Faded Glory: The Restored Ghost Signs of Mooresville, North Carolina
There’s something audacious about a ghost sign, even when it’s so faded you can barely read it. It took chutzpah for companies to commandeer entire walls of buildings so they could advertise their wares from the late 1800s through the mid-1900s. Entire generations of sign artists were trained in hand-lettering techniques, practicing a trade that blurred the line between art and craft. As other forms of advertising grew more popular, the market for wall paintings shrank, and today their delicate remains grace the sides of older brick buildings all over the country.

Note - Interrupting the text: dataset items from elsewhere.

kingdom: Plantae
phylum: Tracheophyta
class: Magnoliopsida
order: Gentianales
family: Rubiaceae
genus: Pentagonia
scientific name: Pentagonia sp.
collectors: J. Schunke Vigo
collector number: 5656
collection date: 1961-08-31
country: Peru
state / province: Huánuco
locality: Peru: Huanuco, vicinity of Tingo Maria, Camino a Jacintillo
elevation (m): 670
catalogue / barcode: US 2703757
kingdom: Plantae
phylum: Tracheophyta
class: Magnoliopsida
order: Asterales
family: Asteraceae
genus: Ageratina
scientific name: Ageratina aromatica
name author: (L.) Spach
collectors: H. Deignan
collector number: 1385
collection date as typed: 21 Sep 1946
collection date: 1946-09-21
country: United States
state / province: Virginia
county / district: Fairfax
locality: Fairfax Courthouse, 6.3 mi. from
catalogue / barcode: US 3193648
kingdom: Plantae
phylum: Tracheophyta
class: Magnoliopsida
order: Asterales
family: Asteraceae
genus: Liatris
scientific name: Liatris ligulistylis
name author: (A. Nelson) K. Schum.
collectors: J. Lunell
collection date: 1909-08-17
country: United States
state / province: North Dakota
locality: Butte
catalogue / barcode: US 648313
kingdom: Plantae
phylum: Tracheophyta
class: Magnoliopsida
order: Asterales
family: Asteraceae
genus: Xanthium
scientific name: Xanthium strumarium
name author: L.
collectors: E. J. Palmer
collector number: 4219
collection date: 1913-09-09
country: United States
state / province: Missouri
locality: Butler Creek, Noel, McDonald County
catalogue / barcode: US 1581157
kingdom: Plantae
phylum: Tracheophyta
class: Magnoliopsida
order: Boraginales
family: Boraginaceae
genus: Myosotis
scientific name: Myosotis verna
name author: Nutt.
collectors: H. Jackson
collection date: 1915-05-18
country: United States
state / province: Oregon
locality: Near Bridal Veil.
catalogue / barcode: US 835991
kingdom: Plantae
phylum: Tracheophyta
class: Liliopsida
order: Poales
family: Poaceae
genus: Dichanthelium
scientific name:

Jeremy Russell and Scott Allred have picked up where the sign painters of the past left off. The Asheville, North Carolina–based duo is known for its new mural designs, inspired in part by ghost signs. A couple of years ago, they began exploring ways to restore old signs and keep their vintage look, rather than the more typical strategy of repainting them to look new. “We started developing a technique where we could bring back the sign 20 percent, or 50 percent,” says Allred. “It doesn’t disappear, but it still feels old and authentic.”
Earlier this year, the North Carolina town of Mooresville—a Main Street America community about 45 minutes north of Charlotte—gave them a chance to test this technique. Russell and Allred, whose company is called Brushcan Custom Murals & Hand-Painted Signs, were asked to restore three signs in the Mooresville Commercial Core Historic District. They started with deep observation and research, trying to learn as much as possible about the original signs. Locals, including staff members at The Mooresville Museum, provided valuable historical context, and archived newspaper ads supplied additional clues.
Russell and Allred cleaned the historic signs and sealed them with an acrylic urethane finish. Then they began painting—restoring just enough to make the signs easily readable but retain their vintage look. Ghost signs are more complicated up close than they appear from the street, containing layers of color and intricate brushwork. “For example, in the 1920s and ’30s, people were mixing their own paint,” says Russell. “If you have green paint, some of the blue and yellow pigments will separate out over time, and you’ll see little dots of yellow and blue. We re-create that.”
The process takes time and extreme attention to detail; if a sign is too uniform, the impression of natural weathering will be lost. “Say there’s a downspout where water has been running for a number of years,” Allred says. “The paint will be worn away there.” He and Russell often preserve those imperfections, rather than painting over them. Once their painting work is done, they apply a UV-protective varnish with a flat finish.
The results of their work in Mooresville, a town of about 38,000, have pleased residents. “It definitely adds to the historic backdrop of our downtown,” says Kim Atkins, executive director of the Mooresville Downtown Commission, an affiliate member of Main Street America. Tim Brown, a municipal planner who helped make the project happen, agrees. “There’s a real sense of pride, support, and advocacy for restoring these signs in general,” he says. Brown garnered support from various committees, ultimately convincing the town’s board of commissioners to fund the restoration of the three murals, which are shown on the following pages.
He hopes to bring Brushcan back to conserve more historic signs in Mooresville, including a Wrigley’s Spearmint gum sign. Meanwhile, Russell and Allred have just completed their second historic sign restoration project, in Pikeville, Kentucky (also a Main Street America community). “There’s so much digital technology, TV, movies, and stuff that’s out there now,” says Russell. “This is an old-school thing you can preserve. I think people get excited about that.”
The Mooresville Downtown Commission is an affiliate member of Main Street America, a program of the National Trust for Historic Preservation.